E fez um muro de bronze e colocou Caim atrás.”
E Caim disse: “Aquele olho continua a me olhar!”
Enoc disse: “é preciso um cinturão de torres,
Tão temidas que nada possa se aproximar delas.
Construamos uma cidade com sua cidadela.
Construiremos uma cidade, e a fecharemos. ”
Então, Tubalcaim, pai dos ferreiros,
Construiu uma cidade enorme e sobre-humana.

Enquanto ele trabalhava, seus irmãos na planície,
Expulsavam os filhos de Enos e de Set,
Furavam os olhos de quem, por ali, passava.
E, à noite, lançavam flechas às estrelas.
O granito substituiu a tenda, murada de telas.
Amarrou-se cada bloco com nós de ferro,
E a cidade ficou parecendo cidade do inferno.

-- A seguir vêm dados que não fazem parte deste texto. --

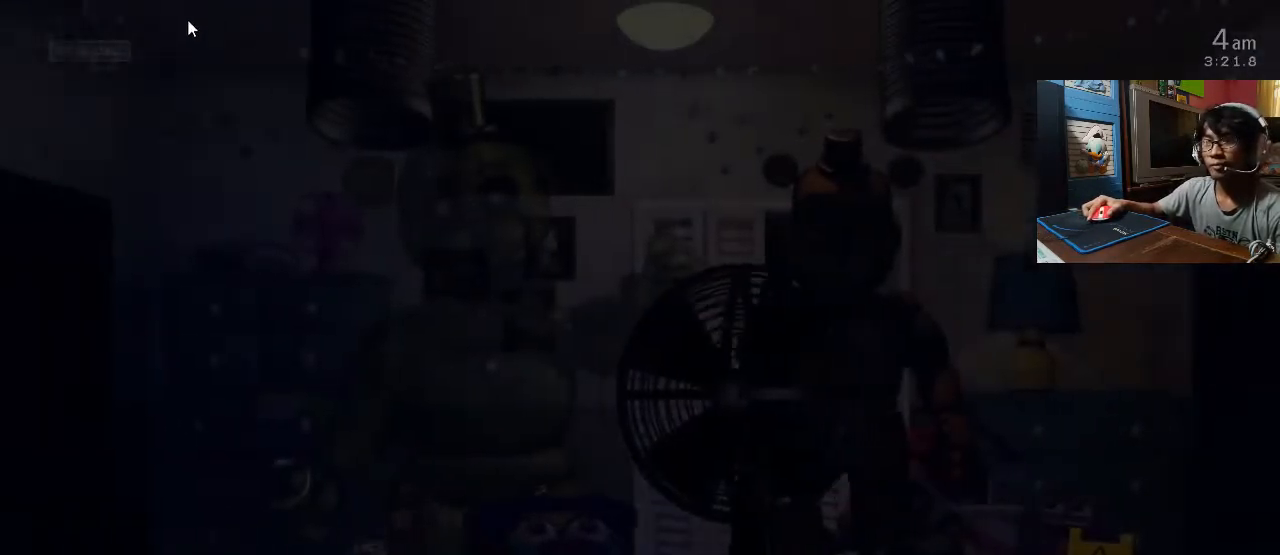
{"keys": [], "mouse": ["left"], "events": [[420, "mouse_left", "down"]]}
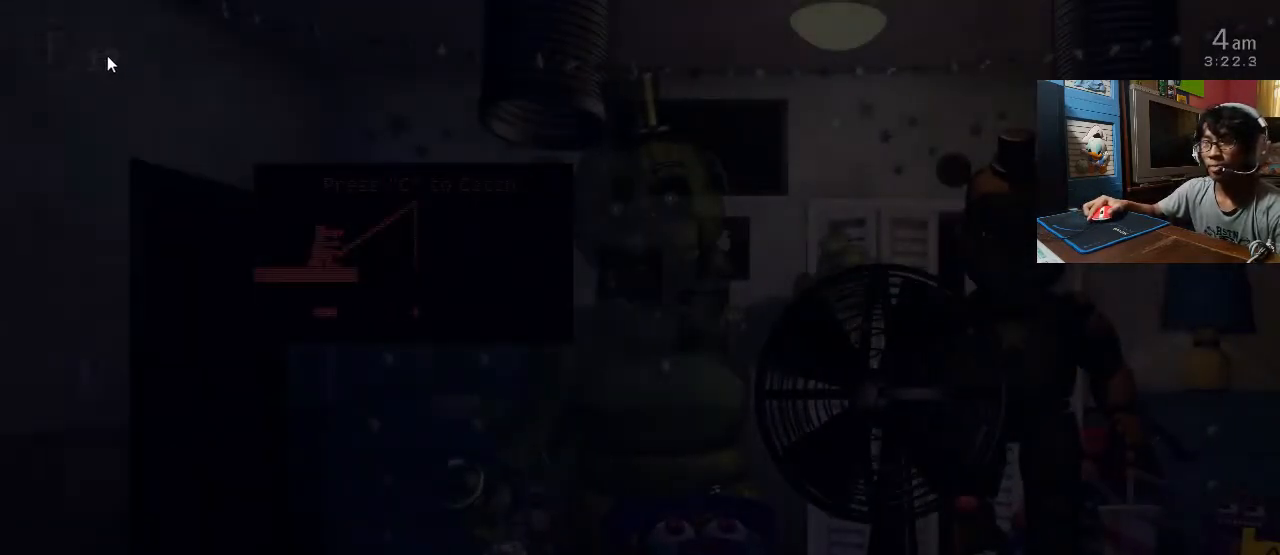
{"keys": ["c"], "mouse": [], "events": [[40, "mouse_left", "up"], [160, "z", "down"], [320, "z", "up"], [400, "c", "down"]]}
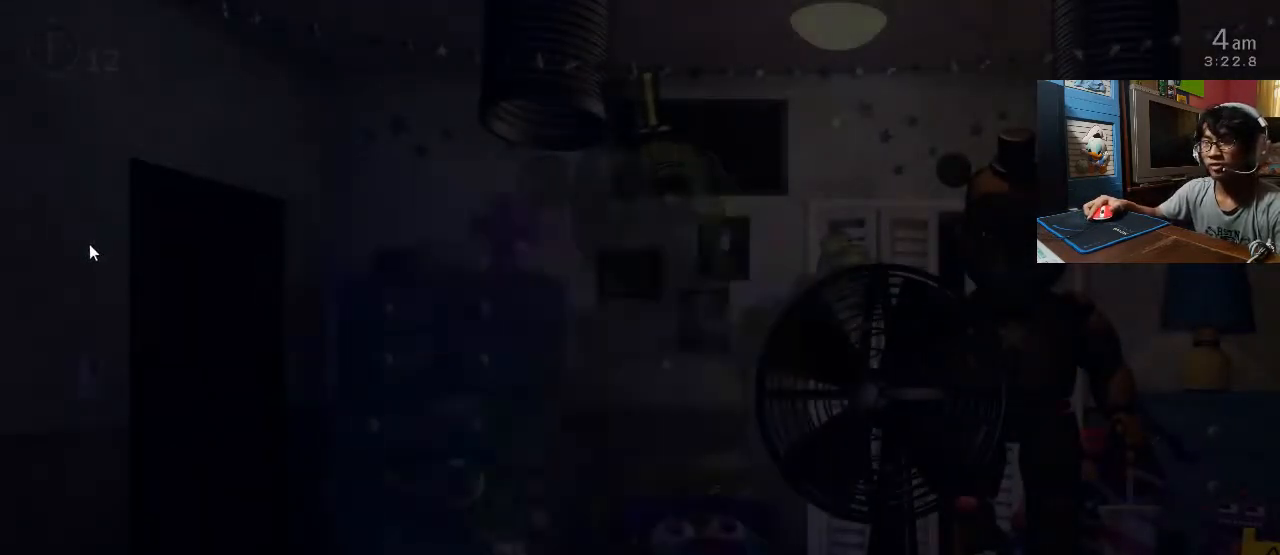
{"keys": [], "mouse": [], "events": [[200, "c", "up"]]}
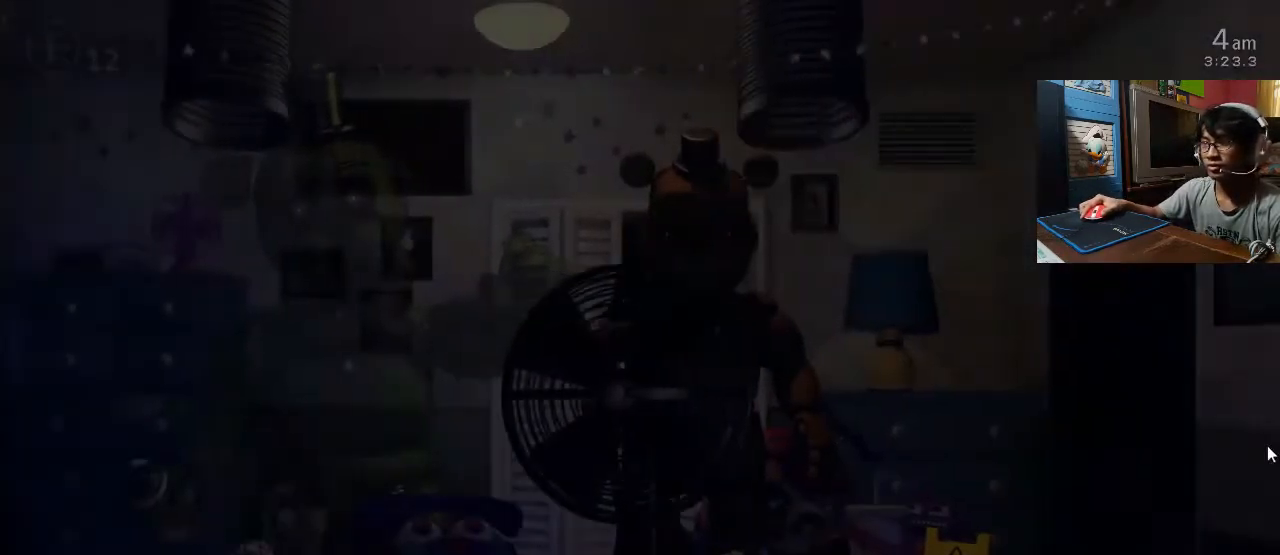
{"keys": [], "mouse": [], "events": []}
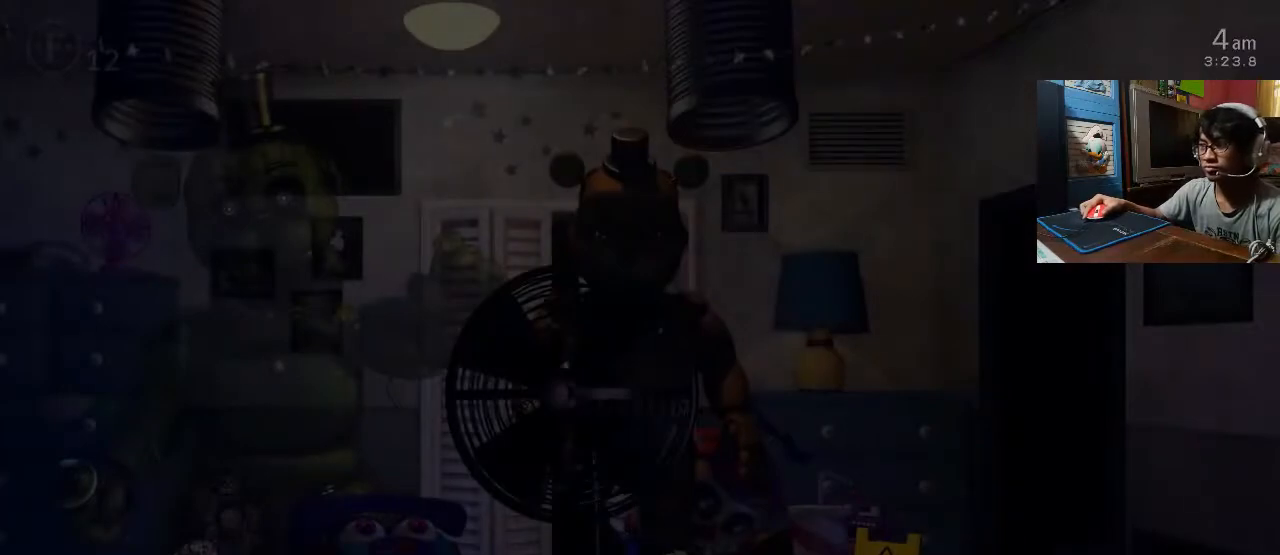
{"keys": ["s"], "mouse": [], "events": [[220, "a", "down"], [220, "w", "down"], [320, "a", "up"], [320, "w", "up"], [420, "s", "down"]]}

A sombra das torres fazia noite nos arredores.
Sobre a porta, gravou-se: “Proibido a Deus entrar.”
Quando eles terminaram de fechar e de amurar,
Colocou-se o avô no centro, em uma torre de pedra,
Que permaneceu lúgubre e desvairado. “Ó meu pai!
O olho desapareceu?“, perguntou, trêmula, Tsilla.
E Caim respondeu: “Não, ele ainda lá está.”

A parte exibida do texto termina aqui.